Margret chooses, as he knows he must, to tell the family of victim, and it is agonising. Almost nothing is said, but the weight of responsibility on Maigret is palpable.
The trap fails, and the minister has to have a scape goat. But the trap did produce a button, and from that button a mighty Niagara eventually flows. (A reference to an aside of Sherlock Holmes on the volumes that can be found in scraps of evidence.) It is ground pounding, endless interviews, triple cross-checking, meticulous examination that finally locates the culprit. No flash of semi-divine insight, no laboratory magic, no table pounding or shouting. Just more plod.

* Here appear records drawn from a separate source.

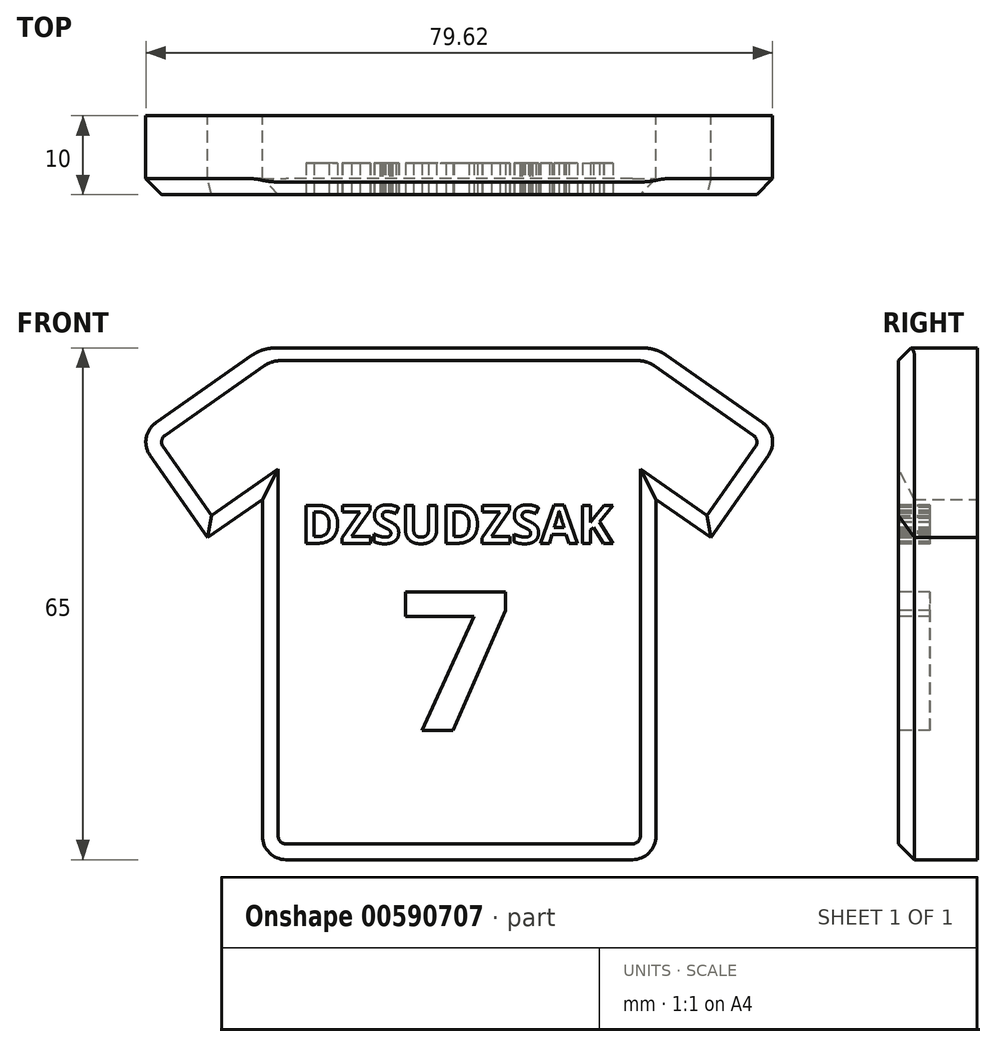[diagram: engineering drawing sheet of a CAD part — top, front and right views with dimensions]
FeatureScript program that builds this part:
annotation { "Feature Type Name" : "Feature", "Feature Type Description" : "" }
export const myFeature = defineFeature(function(context is Context, id is Id, definition is map)
    precondition{}
    {
        {
            var Q0;
            Q0=qCreatedBy(makeId("Front.planeOp"),FACE);
            var sketch = newSketch(context, id + "F0", { "sketchPlane" : qUnion([Q0])});
            skLineSegment(sketch, "E0.bottom", {"start": v(0, 36.36) * mm, "end": v(-25, 36.36) * mm});
            skLineSegment(sketch, "E0.top", {"start": v(0, -28.64) * mm, "end": v(-22, -28.64) * mm});
            skLineSegment(sketch, "E0.left", {"start": v(0, 36.36) * mm, "end": v(0, -28.64) * mm});
            skLineSegment(sketch, "E0.right", {"start": v(-25, 36.36) * mm, "end": v(-25, -25.64) * mm});
            skPoint(sketch, "E1.visualSharp", {"position": v(-25, -28.64) * mm});
            skArc(sketch, "E1.filletArc", {"start": v(-25, -25.64) * mm, "mid": v(-24.12, -27.76) * mm, "end": v(-22, -28.64) * mm});
            skArc(sketch, "E2.MirrorCS", {"start": v(25, -25.64) * mm, "mid": v(24.12, -27.76) * mm, "end": v(22, -28.64) * mm});
            skLineSegment(sketch, "E3.MirrorCS", {"start": v(25, 36.36) * mm, "end": v(25, -25.64) * mm});
            skLineSegment(sketch, "E4.MirrorCS", {"start": v(0, 36.36) * mm, "end": v(25, 36.36) * mm});
            skPoint(sketch, "E5.MirrorP", {"position": v(25, -28.64) * mm});
            skLineSegment(sketch, "E6.MirrorCS", {"start": v(0, -28.64) * mm, "end": v(22, -28.64) * mm});
            skLineSegment(sketch, "E7.bottom", {"start": v(25, 36.36) * mm, "end": v(41, 25.16) * mm});
            skLineSegment(sketch, "E7.top", {"start": v(15.98, 23.47) * mm, "end": v(31.97, 12.27) * mm});
            skLineSegment(sketch, "E7.left", {"start": v(25, 36.36) * mm, "end": v(15.98, 23.47) * mm});
            skLineSegment(sketch, "E7.right", {"start": v(41, 25.16) * mm, "end": v(31.97, 12.27) * mm});
            skLineSegment(sketch, "E8.MirrorCS", {"start": v(-25, 36.36) * mm, "end": v(-24.97, 36.32) * mm});
            skPoint(sketch, "E9.orphan", {"position": v(-15.98, 23.47) * mm});
            skLineSegment(sketch, "E10.MirrorCS", {"start": v(-24.97, 36.32) * mm, "end": v(-15.98, 23.47) * mm});
            skLineSegment(sketch, "E11.MirrorCS", {"start": v(-15.98, 23.47) * mm, "end": v(-31.97, 12.27) * mm});
            skLineSegment(sketch, "E12.MirrorCS", {"start": v(-25, 36.36) * mm, "end": v(-41, 25.16) * mm});
            skLineSegment(sketch, "E13", {"start": v(-41, 25.16) * mm, "end": v(-31.97, 12.27) * mm});
            skPoint(sketch, "E14.orphan", {"position": v(-25, 36.36) * mm});
            skSolve(sketch);
        }
        {
            var Q0;
            {var subQ0=sQuery(id+"F0.wireOp",EDGE,"E7.left");Q0=makeQuery(id+"F0.imprint","IMPRINT",FACE,{"disambiguationData":[TD([[makeQuery(id+"F0.imprint","IMPRINT",EDGE,{"derivedFrom":subQ0}),1.0]])]});}
            var Q1;
            {var subQ0=sQuery(id+"F0.wireOp",EDGE,"E7.bottom");Q1=makeQuery(id+"F0.imprint","IMPRINT",FACE,{"disambiguationData":[TD([[makeQuery(id+"F0.imprint","IMPRINT",EDGE,{"derivedFrom":subQ0}),-1.0]])]});}
            var Q2;
            Q2=makeQuery(id+"F0.imprint","IMPRINT",FACE,{"disambiguationData":[TD([[makeQuery(id+"F0.imprint","IMPRINT",EDGE,{"derivedFrom":sQuery(id+"F0.wireOp",EDGE,"E0.left")}),1.0]])]});
            var Q3;
            {var subQ0=sQuery(id+"F0.wireOp",EDGE,"E12.MirrorCS");Q3=makeQuery(id+"F0.imprint","IMPRINT",FACE,{"disambiguationData":[TD([[makeQuery(id+"F0.imprint","IMPRINT",EDGE,{"derivedFrom":subQ0}),1.0]])]});}
            var Q4;
            Q4=makeQuery(id+"F0.imprint","IMPRINT",FACE,{"disambiguationData":[TD([[makeQuery(id+"F0.imprint","IMPRINT",EDGE,{"derivedFrom":sQuery(id+"F0.wireOp",EDGE,"E0.top")}),-1.0]])]});
            var Q5;
            {var subQ0=sQuery(id+"F0.wireOp",EDGE,"961204d5-9f19-48ca-a84b-a6f01696a6780.MirrorCS");var subQ1=sQuery(id+"F0.wireOp",EDGE,"E0.right");var subQ2=makeQuery(id+"F0.imprint","INTERSECT",VERTEX,{"derivedFrom":[subQ1,subQ0]});Q5=makeQuery(id+"F0.imprint","IMPRINT",FACE,{"disambiguationData":[TD([[makeQuery(id+"F0.imprint","IMPRINT",EDGE,{"disambiguationData":[TD([[subQ2,-1.0]])],"derivedFrom":subQ1}),1.0]])]});}
            var Q6;
            {var subQ0=sQuery(id+"F0.wireOp",EDGE,"718d626f-1e87-4561-a077-c9f4c548bd1b0.MirrorCS");Q6=makeQuery(id+"F0.imprint","IMPRINT",FACE,{"disambiguationData":[TD([[makeQuery(id+"F0.imprint","IMPRINT",EDGE,{"derivedFrom":subQ0}),-1.0]])]});}
            var Q7;
            {var subQ1=sQuery(id+"F0.wireOp",EDGE,"E0.bottom");var subQ3=sQuery(id+"F0.wireOp",EDGE,"961204d5-9f19-48ca-a84b-a6f01696a6780.MirrorCS");var subQ4=makeQuery(id+"F0.imprint","INTERSECT",VERTEX,{"derivedFrom":[subQ1,subQ3]});Q7=makeQuery(id+"F0.imprint","IMPRINT",FACE,{"disambiguationData":[TD([[makeQuery(id+"F0.imprint","IMPRINT",EDGE,{"disambiguationData":[TD([[subQ4,-1.0]])],"derivedFrom":subQ3}),-1.0]])]});}
            var Q8;
            {var subQ1=sQuery(id+"F0.wireOp",EDGE,"E0.right");var subQ3=sQuery(id+"F0.wireOp",EDGE,"961204d5-9f19-48ca-a84b-a6f01696a6780.MirrorCS");var subQ4=makeQuery(id+"F0.imprint","INTERSECT",VERTEX,{"derivedFrom":[subQ1,subQ3]});Q8=makeQuery(id+"F0.imprint","IMPRINT",FACE,{"disambiguationData":[TD([[makeQuery(id+"F0.imprint","IMPRINT",EDGE,{"disambiguationData":[TD([[subQ4,1.0]])],"derivedFrom":subQ3}),-1.0]])]});}
            var Q9;
            {var subQ11=sQuery(id+"F0.wireOp",EDGE,"E2.MirrorCS");Q9=makeQuery(id+"F0.imprint","IMPRINT",FACE,{"disambiguationData":[TD([[makeQuery(id+"F0.imprint","IMPRINT",EDGE,{"derivedFrom":subQ11}),-1.0]])]});}
            var Q10;
            {var subQ0=sQuery(id+"F0.wireOp",EDGE,"E8.MirrorCS");Q10=makeQuery(id+"F0.imprint","IMPRINT",FACE,{"disambiguationData":[TD([[makeQuery(id+"F0.imprint","IMPRINT",EDGE,{"derivedFrom":subQ0}),-1.0]])]});}
            extrude(context, id + "F1", {"entities" : qUnion([Q0, Q1, Q2, Q3, Q4, Q5, Q6, Q7, Q8, Q9, Q10]), "depth" : 10 * mm, "offsetDistance" : 25 * mm});
        }
        {
            var Q0;
            Q0=makeQuery(id+"F1.opExtrude","CAP_FACE",FACE,{"disambiguationData":[OSD([sQuery(id+"F0.wireOp",EDGE,"E0.bottom"),sQuery(id+"F0.wireOp",EDGE,"E0.top"),sQuery(id+"F0.wireOp",EDGE,"E0.right"),sQuery(id+"F0.wireOp",EDGE,"E1.filletArc"),sQuery(id+"F0.wireOp",EDGE,"E2.MirrorCS"),sQuery(id+"F0.wireOp",EDGE,"E3.MirrorCS"),sQuery(id+"F0.wireOp",EDGE,"E4.MirrorCS"),sQuery(id+"F0.wireOp",EDGE,"E6.MirrorCS"),sQuery(id+"F0.wireOp",EDGE,"E7.bottom"),sQuery(id+"F0.wireOp",EDGE,"E7.top"),sQuery(id+"F0.wireOp",EDGE,"E7.right"),sQuery(id+"F0.wireOp",EDGE,"961204d5-9f19-48ca-a84b-a6f01696a6780.MirrorCS"),sQuery(id+"F0.wireOp",EDGE,"718d626f-1e87-4561-a077-c9f4c548bd1b0.MirrorCS"),sQuery(id+"F0.wireOp",EDGE,"E11.MirrorCS"),sQuery(id+"F0.wireOp",EDGE,"E12.MirrorCS"),sQuery(id+"F0.wireOp",EDGE,"E13")])],"isStart":false});
            var sketch = newSketch(context, id + "F2", { "sketchPlane" : qUnion([Q0])});
            skText(sketch, "E15", { "text": "DZSUDZSAK", "fontName": "OpenSans-Bold.ttf"});
            skText(sketch, "E16", { "text": "7", "fontName": "OpenSans-Bold.ttf"});
            const initialGuessF2  = {"E15": [-0.02006, 0.01155, 1, 0, 0.00487], "E16": [-0.00746, -0.01222, 1, 0, 0.01779]};
            skSetInitialGuess(sketch, initialGuessF2);
            skSolve(sketch);
        }
        {
            var Q0;
            Q0 = qSketchRegion(id + "F2", true);
            extrude(context, id + "F3", {"entities" : qUnion([Q0]), "operationType" : NewBodyOperationType.REMOVE, "oppositeDirection" : true, "depth" : 4 * mm, "offsetDistance" : 25 * mm});
        }
        {
            var Q0;
            Q0=makeQuery(id+"F1.opExtrude","SWEPT_EDGE",EDGE,{"disambiguationData":[OSD([sQuery(id+"F0.wireOp",EDGE,"E12.MirrorCS"),sQuery(id+"F0.wireOp",EDGE,"E13")])]});
            var Q1;
            Q1=makeQuery(id+"F1.opExtrude","SWEPT_EDGE",EDGE,{"disambiguationData":[OSD([sQuery(id+"F0.wireOp",EDGE,"E7.bottom"),sQuery(id+"F0.wireOp",EDGE,"E7.right")])]});
            fillet(context, id + "F4", {"entities" : qUnion([Q0, Q1]), "radius" : 3 * mm, "tangentPropagation" : true, "allowEdgeOverflow" : false});
        }
        {
            var Q0;
            Q0=makeQuery(id+"F1.opExtrude","CAP_EDGE",EDGE,{"disambiguationData":[OSD([sQuery(id+"F0.wireOp",EDGE,"E12.MirrorCS")])],"isStart":false});
            chamfer(context, id + "F5", {"entities" : qUnion([Q0]), "width" : 2 * mm, "tangentPropagation" : true});
        }
        {
            var Q0;
            Q0=makeQuery(id+"F1.opExtrude","CAP_EDGE",EDGE,{"disambiguationData":[OSD([sQuery(id+"F0.wireOp",EDGE,"E7.bottom")])],"isStart":false});
            var Q1;
            Q1=makeQuery(id+"F1.opExtrude","CAP_EDGE",EDGE,{"disambiguationData":[OSD([sQuery(id+"F0.wireOp",EDGE,"E7.right")])],"isStart":false});
            chamfer(context, id + "F6", {"entities" : qUnion([Q0, Q1]), "width" : 2 * mm, "tangentPropagation" : true});
        }
        {
            var Q0;
            Q0=makeQuery(id+"F1.opExtrude","CAP_EDGE",EDGE,{"disambiguationData":[OSD([sQuery(id+"F0.wireOp",EDGE,"E0.bottom"),sQuery(id+"F0.wireOp",EDGE,"E4.MirrorCS")])],"isStart":false});
            chamfer(context, id + "F7", {"entities" : qUnion([Q0]), "width" : 1.6 * mm, "tangentPropagation" : true});
        }
        {
            var Q0;
            Q0=makeQuery(id+"F1.opExtrude","CAP_EDGE",EDGE,{"disambiguationData":[OSD([sQuery(id+"F0.wireOp",EDGE,"E7.top")])],"isStart":false});
            var Q1;
            Q1=makeQuery(id+"F1.opExtrude","CAP_EDGE",EDGE,{"disambiguationData":[OSD([sQuery(id+"F0.wireOp",EDGE,"E3.MirrorCS")])],"isStart":false});
            var Q2;
            Q2=makeQuery(id+"F1.opExtrude","CAP_EDGE",EDGE,{"disambiguationData":[OSD([sQuery(id+"F0.wireOp",EDGE,"E11.MirrorCS")])],"isStart":false});
            chamfer(context, id + "F8", {"entities" : qUnion([Q0, Q1, Q2]), "width" : 2 * mm, "tangentPropagation" : true});
        }
        {
            var Q0;
            Q0=makeQuery(id+"F1.opExtrude","SWEPT_EDGE",EDGE,{"disambiguationData":[OSD([sQuery(id+"F0.wireOp",EDGE,"E0.bottom"),sQuery(id+"F0.wireOp",EDGE,"E0.right"),sQuery(id+"F0.wireOp",EDGE,"E8.MirrorCS"),sQuery(id+"F0.wireOp",EDGE,"E12.MirrorCS")])]});
            var Q1;
            Q1=makeQuery(id+"F7.opChamfer","BLEND_EDGE",EDGE,{"blendedFrom":[makeQuery(id+"F1.opExtrude","CAP_EDGE",EDGE,{"disambiguationData":[OSD([sQuery(id+"F0.wireOp",EDGE,"E0.bottom"),sQuery(id+"F0.wireOp",EDGE,"E4.MirrorCS")])],"isStart":false}),makeQuery(id+"F5.opChamfer","BLEND_FACE",FACE,{"disambiguationData":[OSD([sQuery(id+"F0.wireOp",EDGE,"E12.MirrorCS")])]})],"blendedInto":[makeQuery(id+"F5.opChamfer","BLEND_FACE",FACE,{"disambiguationData":[OSD([sQuery(id+"F0.wireOp",EDGE,"E12.MirrorCS")])]})]});
            fillet(context, id + "F9", {"entities" : qUnion([Q0, Q1]), "radius" : 5 * mm, "tangentPropagation" : true, "allowEdgeOverflow" : false});
        }
        {
            var Q0;
            Q0=makeQuery(id+"F1.opExtrude","SWEPT_EDGE",EDGE,{"disambiguationData":[OSD([sQuery(id+"F0.wireOp",EDGE,"E3.MirrorCS"),sQuery(id+"F0.wireOp",EDGE,"E4.MirrorCS"),sQuery(id+"F0.wireOp",EDGE,"E7.bottom"),sQuery(id+"F0.wireOp",EDGE,"E7.left")])]});
            var Q1;
            Q1=makeQuery(id+"F7.opChamfer","BLEND_EDGE",EDGE,{"blendedFrom":[makeQuery(id+"F1.opExtrude","CAP_EDGE",EDGE,{"disambiguationData":[OSD([sQuery(id+"F0.wireOp",EDGE,"E0.bottom"),sQuery(id+"F0.wireOp",EDGE,"E4.MirrorCS")])],"isStart":false}),makeQuery(id+"F6.opChamfer","BLEND_FACE",FACE,{"disambiguationData":[OSD([sQuery(id+"F0.wireOp",EDGE,"E7.bottom")])]})],"blendedInto":[makeQuery(id+"F6.opChamfer","BLEND_FACE",FACE,{"disambiguationData":[OSD([sQuery(id+"F0.wireOp",EDGE,"E7.bottom")])]})]});
            fillet(context, id + "F10", {"entities" : qUnion([Q0, Q1]), "radius" : 5 * mm, "tangentPropagation" : true, "allowEdgeOverflow" : false});
        }
    });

We all know Maigret will prevail, yet there is tension, mainly produced by the silences. Maigret’s techniques of interrogation consists largely of silence, patiently waiting to be told. The desire to tell someone, that is a theme in many of the Simenon’s Maigret novels, sometimes it is boasting, and at other times it is confession.
The team of Lucas, Maigret’s alter ego, muscle man Janvier, and the boyish La Pointe are established.
Gabin Maigret.jpg As Sean Connery IS James Bond, so Jean Gabin IS Jules Maigret with that weathered face, scarred by combat service with the Free French.
simenon.jpg Georges Simenon, one of Belgium’s most successful exports.